Выбрать главу

Вышинский прибрал к рукам дачу на Николиной горе расстрелянного по его приговору Сокольникова. Тогда на Николиной горе чуть ли не треть дач оказались «вымороченными». Помню, как в 1937 году была «выпотрошена» дача Веньямина Михайловича Свердлова, брата Якова Свердлова, — как валялись в пыли на дороге изящный столик, какие‑то фотографии, пасьянсные карты… Вечером в день, когда был объявлен смертный приговор Бухарину и его сподвижникам, из санатория Совнаркома «Сосны» доносились развеселые звуки фокстротов — «победители» праздновали победу. Помню бледные, застывшие лица родителей… На склоне горы чуть ниже дачи Вышинского по весне расцветали совершенно небывалые цветы — интенсивно розовые ландыши, без запаха. Шептали, что это выступает из земли кровь казненных…

Одним из результатов (довольно случайных) моих долгих, смутных, трудных и разноречивых религиозных исканий было то, что летом 1922 года я отправился в библиотеку Толстовского мемориального музея, чтобы прочесть те религиозно — философские сочинения Толстого, которые не были пропущены русской цензурой и были изданы за границей. Это была толстая книга «Царство Божие внутри нас» и какие‑то статьи. Совершенно не помню, каким образом после того, как я несколько раз просидел в библиотеке музея и был знаком лишь с очень немногими сотрудниками его, мне было предложено стать секретарем музея. Я согласился, но был им самое короткое время — я же не мог, ходя на лекции в университет, сидеть при этом каждый день в музее и заниматься чисто канцелярскими делами. Поэтому я очень быстро отказался от звучавшей очень торжественно роли секретаря музея и перешел на положение сверхштатного научного сотрудника. Но для такого решения уже была подготовлена почва.
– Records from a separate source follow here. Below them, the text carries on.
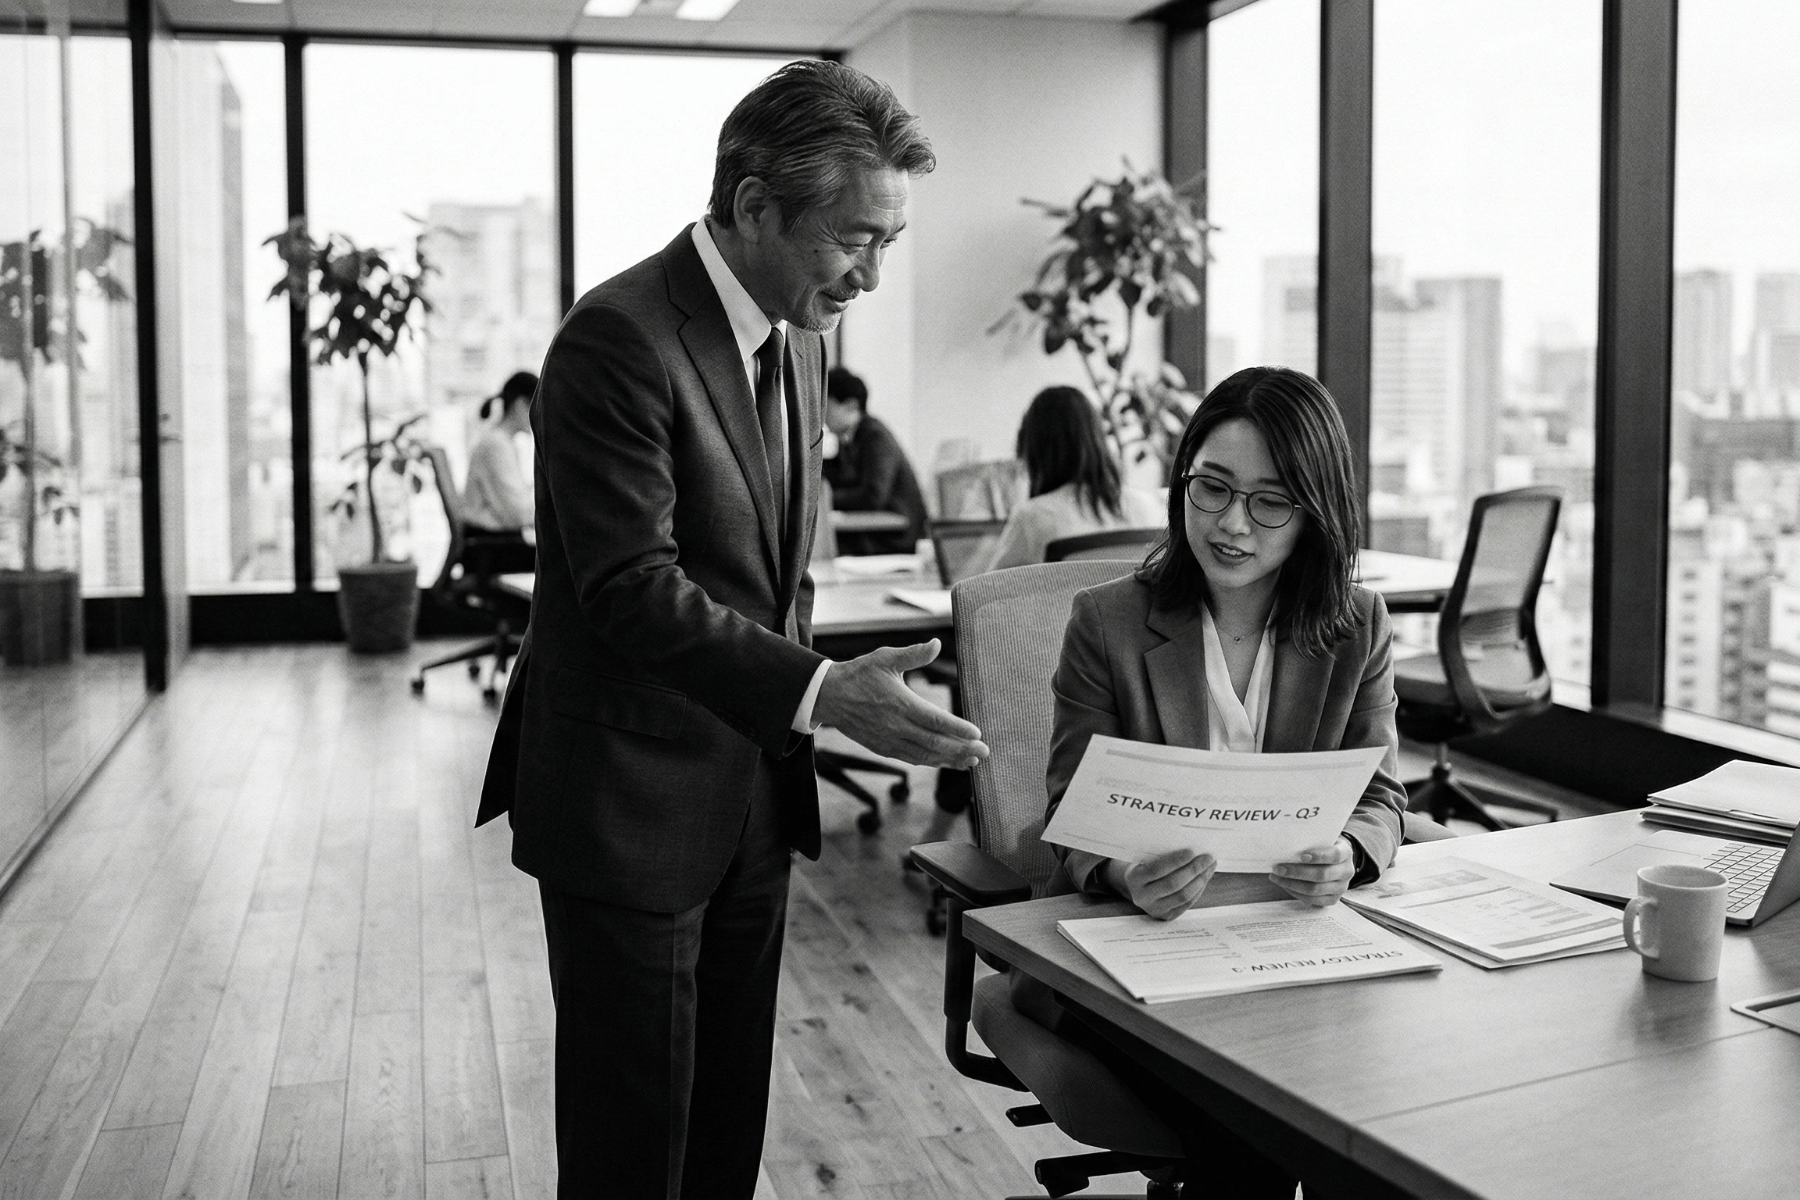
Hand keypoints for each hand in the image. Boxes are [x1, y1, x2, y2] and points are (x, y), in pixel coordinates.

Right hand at [813, 639, 988, 769]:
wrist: (829, 696)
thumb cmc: (859, 674)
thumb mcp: (885, 658)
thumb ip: (913, 654)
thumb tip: (937, 644)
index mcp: (900, 703)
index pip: (935, 720)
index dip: (958, 729)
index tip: (978, 733)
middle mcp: (896, 726)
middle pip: (934, 743)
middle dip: (962, 749)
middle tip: (984, 752)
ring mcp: (889, 740)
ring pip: (925, 755)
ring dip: (950, 760)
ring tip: (972, 762)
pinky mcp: (884, 748)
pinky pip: (912, 759)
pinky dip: (932, 762)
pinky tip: (947, 761)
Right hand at [1103, 849, 1216, 920]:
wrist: (1136, 887)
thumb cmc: (1144, 866)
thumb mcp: (1144, 858)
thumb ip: (1160, 854)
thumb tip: (1190, 847)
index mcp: (1134, 878)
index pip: (1157, 869)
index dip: (1176, 861)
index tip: (1192, 851)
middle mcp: (1142, 896)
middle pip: (1173, 884)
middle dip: (1194, 869)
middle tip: (1208, 857)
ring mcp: (1154, 908)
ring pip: (1183, 896)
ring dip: (1201, 879)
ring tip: (1210, 866)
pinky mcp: (1167, 915)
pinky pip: (1187, 903)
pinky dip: (1198, 889)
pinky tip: (1204, 878)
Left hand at [1271, 838, 1355, 906]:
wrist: (1334, 861)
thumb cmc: (1323, 846)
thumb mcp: (1322, 839)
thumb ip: (1310, 841)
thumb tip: (1287, 845)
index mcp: (1346, 852)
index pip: (1335, 855)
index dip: (1318, 856)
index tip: (1301, 856)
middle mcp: (1347, 871)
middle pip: (1322, 875)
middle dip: (1297, 872)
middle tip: (1278, 868)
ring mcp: (1341, 887)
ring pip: (1315, 890)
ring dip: (1292, 884)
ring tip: (1276, 876)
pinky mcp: (1333, 899)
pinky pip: (1313, 900)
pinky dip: (1296, 893)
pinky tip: (1285, 885)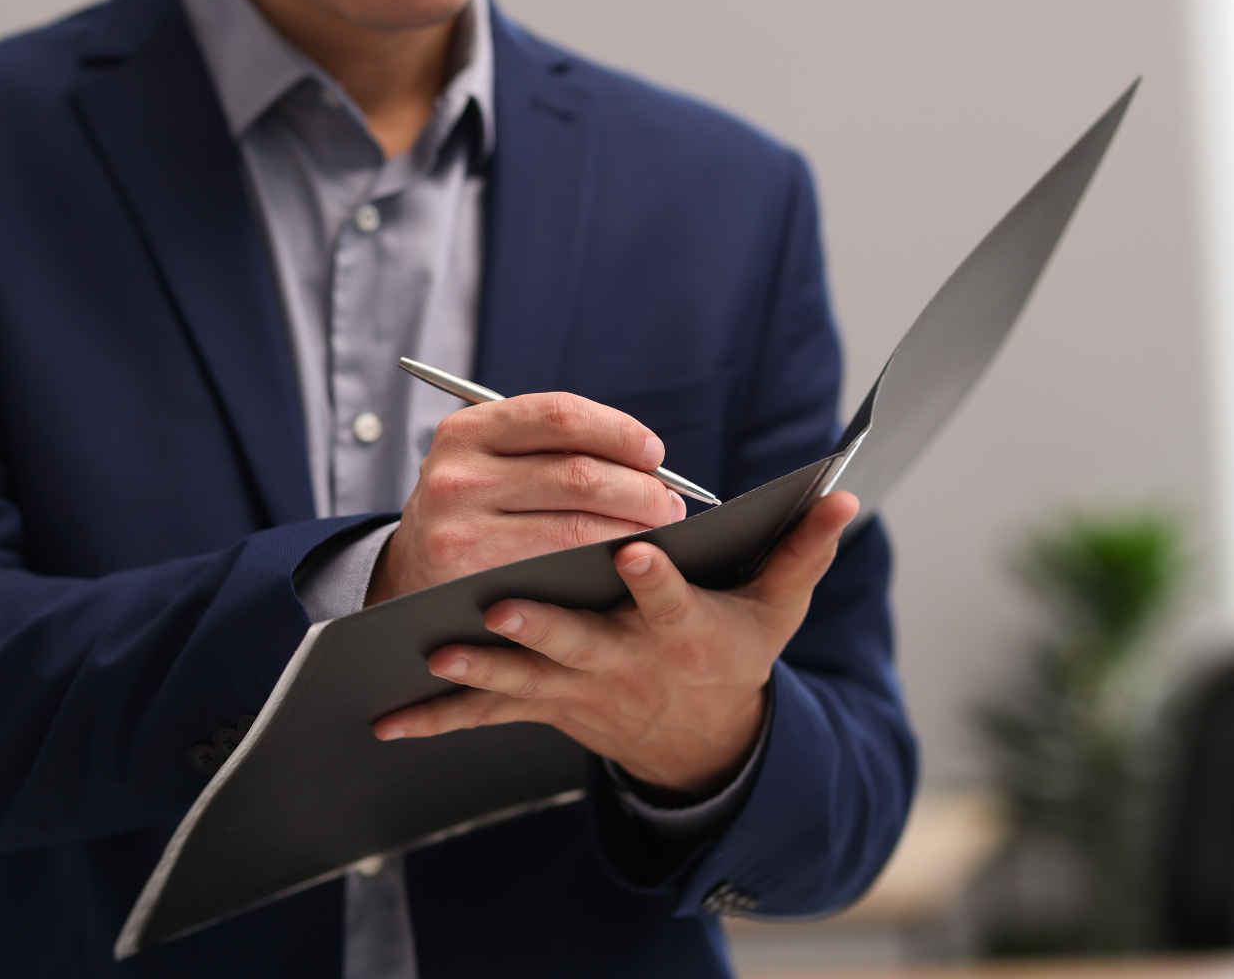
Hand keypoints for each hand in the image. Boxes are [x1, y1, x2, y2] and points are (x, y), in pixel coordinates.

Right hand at [367, 392, 687, 604]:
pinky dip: (607, 561)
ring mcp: (460, 529)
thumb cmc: (475, 511)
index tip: (654, 453)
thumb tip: (647, 459)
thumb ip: (549, 449)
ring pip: (578, 524)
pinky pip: (562, 567)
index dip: (618, 431)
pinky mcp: (471, 577)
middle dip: (641, 488)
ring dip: (635, 527)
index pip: (560, 415)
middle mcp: (457, 475)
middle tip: (670, 502)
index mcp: (467, 431)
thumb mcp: (489, 463)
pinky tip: (626, 560)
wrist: (411, 575)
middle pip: (579, 473)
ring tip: (658, 531)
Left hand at [373, 491, 860, 798]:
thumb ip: (805, 549)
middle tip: (504, 607)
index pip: (671, 602)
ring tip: (438, 654)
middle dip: (544, 628)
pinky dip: (438, 720)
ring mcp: (579, 689)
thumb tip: (844, 495)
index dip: (657, 579)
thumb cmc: (733, 652)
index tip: (638, 549)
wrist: (698, 736)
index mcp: (683, 632)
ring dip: (481, 671)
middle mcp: (626, 663)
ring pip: (524, 680)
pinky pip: (487, 717)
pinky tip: (388, 721)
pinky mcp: (545, 705)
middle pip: (582, 644)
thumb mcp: (778, 608)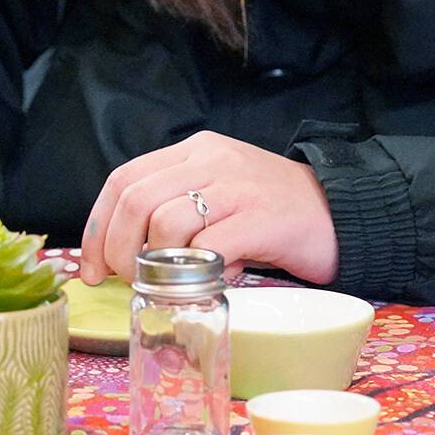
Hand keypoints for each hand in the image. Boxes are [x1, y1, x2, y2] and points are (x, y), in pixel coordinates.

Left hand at [78, 131, 336, 285]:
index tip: (91, 268)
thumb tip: (121, 256)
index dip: (97, 227)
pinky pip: (212, 245)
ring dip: (158, 263)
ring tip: (175, 282)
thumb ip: (175, 210)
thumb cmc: (270, 213)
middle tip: (129, 281)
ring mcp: (237, 186)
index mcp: (192, 152)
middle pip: (136, 200)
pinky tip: (215, 279)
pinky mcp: (262, 217)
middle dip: (119, 249)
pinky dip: (202, 271)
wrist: (343, 211)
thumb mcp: (216, 196)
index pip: (123, 180)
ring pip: (166, 222)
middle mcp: (210, 161)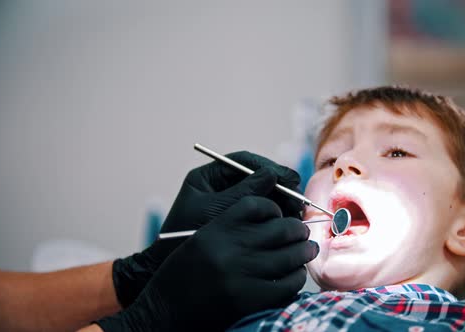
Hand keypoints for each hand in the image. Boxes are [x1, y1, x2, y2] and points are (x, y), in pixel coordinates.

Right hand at [95, 197, 318, 330]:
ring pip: (289, 255)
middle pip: (280, 228)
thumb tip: (269, 219)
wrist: (163, 311)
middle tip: (302, 232)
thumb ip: (229, 227)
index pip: (257, 205)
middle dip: (297, 229)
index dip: (274, 208)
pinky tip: (295, 275)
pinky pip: (286, 284)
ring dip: (303, 251)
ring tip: (306, 250)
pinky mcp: (249, 300)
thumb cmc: (181, 275)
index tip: (279, 215)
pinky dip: (296, 278)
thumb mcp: (199, 241)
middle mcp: (229, 248)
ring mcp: (240, 274)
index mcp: (215, 228)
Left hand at [112, 151, 301, 306]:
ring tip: (295, 213)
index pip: (243, 162)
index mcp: (208, 177)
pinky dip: (276, 218)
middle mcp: (220, 187)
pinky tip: (287, 225)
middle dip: (279, 187)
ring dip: (281, 203)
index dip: (269, 167)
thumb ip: (243, 193)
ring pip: (262, 196)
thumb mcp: (215, 211)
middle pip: (257, 178)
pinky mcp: (238, 224)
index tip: (288, 178)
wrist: (167, 267)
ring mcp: (230, 205)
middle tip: (297, 198)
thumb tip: (271, 176)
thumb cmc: (184, 236)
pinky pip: (261, 214)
В музее были сотрудниками не только люди, связанные какими‑то отношениями лично с Толстым или правоверные «толстовцы», считавшие себя преданными последователями Толстого, но и «обычные» ученые — литературоведы — прежде всего замечательный человек, ставший моим добрым другом и наставником — Константин Семенович Шохор — Троцкий. Вот знакомство с ним и стало причиной, что я на несколько лет остался связанным с Толстовским музеем в качестве сверхштатного научного сотрудника.

Шохор — Троцкий был одним из редакторов затеянного огромного 90–томного собрания сочинений Льва Толстого, включавшего впервые все его письма, дневники и записные книжки. Именно эти последние — дневники и записные книжки — были на попечении Шохора — Троцкого, и я оказался неожиданно очень полезным для него помощником. Я мог свободно разбирать чудовищно неразборчивый почерк Толстого. Записные книжки Толстого представляли собой маленького размера книжечки, сплошь, без всяких полей и просветов, заполненные текстом, который был изображен почти не различимыми строчками тесно поставленных наклонных прямых палочек вместо букв, потом мелко вписанные между этими строчками, повернутыми вверх ногами рядами точно таких же наклонных прямых палочек, затем вся страница была со всех сторон окружена надписью из таких же неразборчивых наклонных палочек. И при этом все слова были сокращенными! Какой интуицией я оказался обладающим, чтобы с точностью расшифровывать такую абракадабру! Меня эта работа увлекла, а потом прибавилась новая, еще более завлекательная.

Дело в том, что когда я впервые попал в этот музей, я был крайне удивлен его на редкость бездарной организацией. Музей, называющийся «мемориальным», представлял собой скопление разного вздорного хлама: портреты Толстого, сделанные из тряпок или сосновых шишек, галстуки и чайники с портретами Толстого, десятка три заржавевших и пыльных венков с могилы Толстого с грязными лентами и прочая ерунда такого же уровня. Директором музея был Валентин Федорович Булгаков, последний секретарь писателя, бывший в те времена совсем молодым студентом. Он абсолютно ничего не смыслил в музейном деле, хотя был весьма самоуверенным человеком. После смерти Толстого он выпустил книгу под названием «Лев Толстой в последний год его жизни», которую даже его близкие друзья называли «Валентин Булгаков в последний год жизни Льва Толстого». В самом конце 1922 года Булгаков был выслан из Советского Союза, как я думаю, по чистейшему недоразумению — его явно спутали со знаменитым философом Сергеем Булгаковым. Высылка Валентина Булгакова — ни за что ни про что — взволновала московскую интеллигенцию, и ему был дан торжественный прощальный банкет, на который пришли разные именитые люди вроде Немировича — Данченко. Адрес украсил своей акварелью Нестеров, изобразивший Толстого на берегу лесного озера, а текст поручили написать мне (знали, что у меня хороший почерк).